I’m not getting fatter. I’m increasing my content.
[first date]
Date: well I had a great time tonight.
Me: me too.
Date: give me a ring sometime.
Me: [pulls out engagement ring I brought just in case we clicked] this was my grandmothers-
Resigned to my own fate, but also really hoping that fate includes Snickers bars and an 8th season of Buffy the Vampire Slayer.
Me: has anyone ever told you how much we appreciate you around here
Coworker: (blushing) um, no
Me: did you ever wonder why that is
My wife working in our garden: How does it look?
Me: Well that’s the last place I ever expected to see throw pillows.
cw: (hanging up the phone) never get married.
me: why?
cw: that was my husband. he called to tell me about the gold panning kit he just bought on amazon.
Our 5 year old seems to have deemed himself the local virus warden.
Over the fence to our neighbour:
‘JEAN YOU NEED TO GO INSIDE’
‘Okay I will in a minute’
‘YOU’RE OLD AND THERE’S A VIRUS’
‘I’m not that old thank you’
‘HOW OLD ARE YOU JEAN?’
‘I’m 68.’
‘THAT IS NEARLY 70 JEAN.’
To apply for a job at Hooters do they hand you a bra and say, “Here, just fill this out.” ?
*Grilling salmon
TELL ME WHAT YOU WERE DOING SWIMMING UPSTREAM LAST WEEK
Possible Tic-Tac-Toe results:
a.) it’s a tie
b.) you’re an idiot
i’m tired of the phrase “too bad” so from now on I’m saying “that’s cactuses” and if you don’t like it well that’s cactuses
I’m too rational for astrology. Why would I ask a goat in the sky to tell my fortune when I can consult the entrails of an actual goat right here on Earth?
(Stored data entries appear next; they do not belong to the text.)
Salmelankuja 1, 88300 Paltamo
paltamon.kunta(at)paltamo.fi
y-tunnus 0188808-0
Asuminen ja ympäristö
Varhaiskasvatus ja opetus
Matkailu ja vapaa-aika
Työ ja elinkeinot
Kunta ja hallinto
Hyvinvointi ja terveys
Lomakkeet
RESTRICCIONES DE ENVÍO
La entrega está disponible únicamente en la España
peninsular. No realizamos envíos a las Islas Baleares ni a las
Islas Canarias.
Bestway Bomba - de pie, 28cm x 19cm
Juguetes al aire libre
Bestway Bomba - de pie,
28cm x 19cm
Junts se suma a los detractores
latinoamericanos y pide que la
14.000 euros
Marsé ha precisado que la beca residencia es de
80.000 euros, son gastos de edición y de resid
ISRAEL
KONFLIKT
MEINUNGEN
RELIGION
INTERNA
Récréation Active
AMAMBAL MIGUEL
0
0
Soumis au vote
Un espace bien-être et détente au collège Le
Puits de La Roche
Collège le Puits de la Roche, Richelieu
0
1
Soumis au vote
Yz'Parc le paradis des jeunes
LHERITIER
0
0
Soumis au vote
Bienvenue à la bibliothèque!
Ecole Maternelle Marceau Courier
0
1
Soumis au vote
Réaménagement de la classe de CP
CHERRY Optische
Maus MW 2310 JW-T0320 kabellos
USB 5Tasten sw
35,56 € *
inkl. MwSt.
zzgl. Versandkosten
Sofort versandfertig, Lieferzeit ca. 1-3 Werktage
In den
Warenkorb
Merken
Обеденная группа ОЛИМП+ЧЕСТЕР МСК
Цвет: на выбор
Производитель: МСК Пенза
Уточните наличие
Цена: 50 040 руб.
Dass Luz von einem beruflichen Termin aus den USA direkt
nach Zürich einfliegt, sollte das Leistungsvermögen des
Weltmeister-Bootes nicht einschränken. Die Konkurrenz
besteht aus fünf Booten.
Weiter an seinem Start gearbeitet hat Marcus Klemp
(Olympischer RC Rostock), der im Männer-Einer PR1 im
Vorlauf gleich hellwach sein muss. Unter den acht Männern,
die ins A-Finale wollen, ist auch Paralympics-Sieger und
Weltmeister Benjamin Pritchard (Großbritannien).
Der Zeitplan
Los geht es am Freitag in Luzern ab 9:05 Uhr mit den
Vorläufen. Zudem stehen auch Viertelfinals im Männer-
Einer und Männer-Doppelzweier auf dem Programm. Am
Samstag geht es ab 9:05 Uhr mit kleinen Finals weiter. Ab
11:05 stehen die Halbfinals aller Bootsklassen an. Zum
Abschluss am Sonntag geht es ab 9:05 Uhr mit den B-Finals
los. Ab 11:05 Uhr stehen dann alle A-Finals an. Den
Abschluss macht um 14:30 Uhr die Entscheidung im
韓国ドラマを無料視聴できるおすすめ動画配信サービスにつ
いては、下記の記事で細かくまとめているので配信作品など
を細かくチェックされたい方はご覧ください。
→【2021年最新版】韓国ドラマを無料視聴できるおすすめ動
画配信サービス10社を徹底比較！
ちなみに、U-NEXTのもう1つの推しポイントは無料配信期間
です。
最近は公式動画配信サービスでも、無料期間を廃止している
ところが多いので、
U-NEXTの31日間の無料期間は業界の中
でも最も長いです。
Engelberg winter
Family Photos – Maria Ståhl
Left my phone in my 1yo’s room during his bedtime and snuck back in to get it. Then, left my phone in my 3yo’s room during her bedtime and snuck back in to get it. I am both winning parenting and losing my mind
WIFE: Use the newspaper to get that bee down
ME: Ok *grabs newspaper and reads the news out loud*
BEE *depressed* holy shit
When I miss my parents I put 12 expired salad dressings in my fridge and it feels like home
[Me, in sign language, next to volcano]
The Earth soup is not for eating
Cutest thing I saw was the dad angrily slamming the sliding door of his minivan but it slowed down by itself and latched silently and then it was just kind of sad.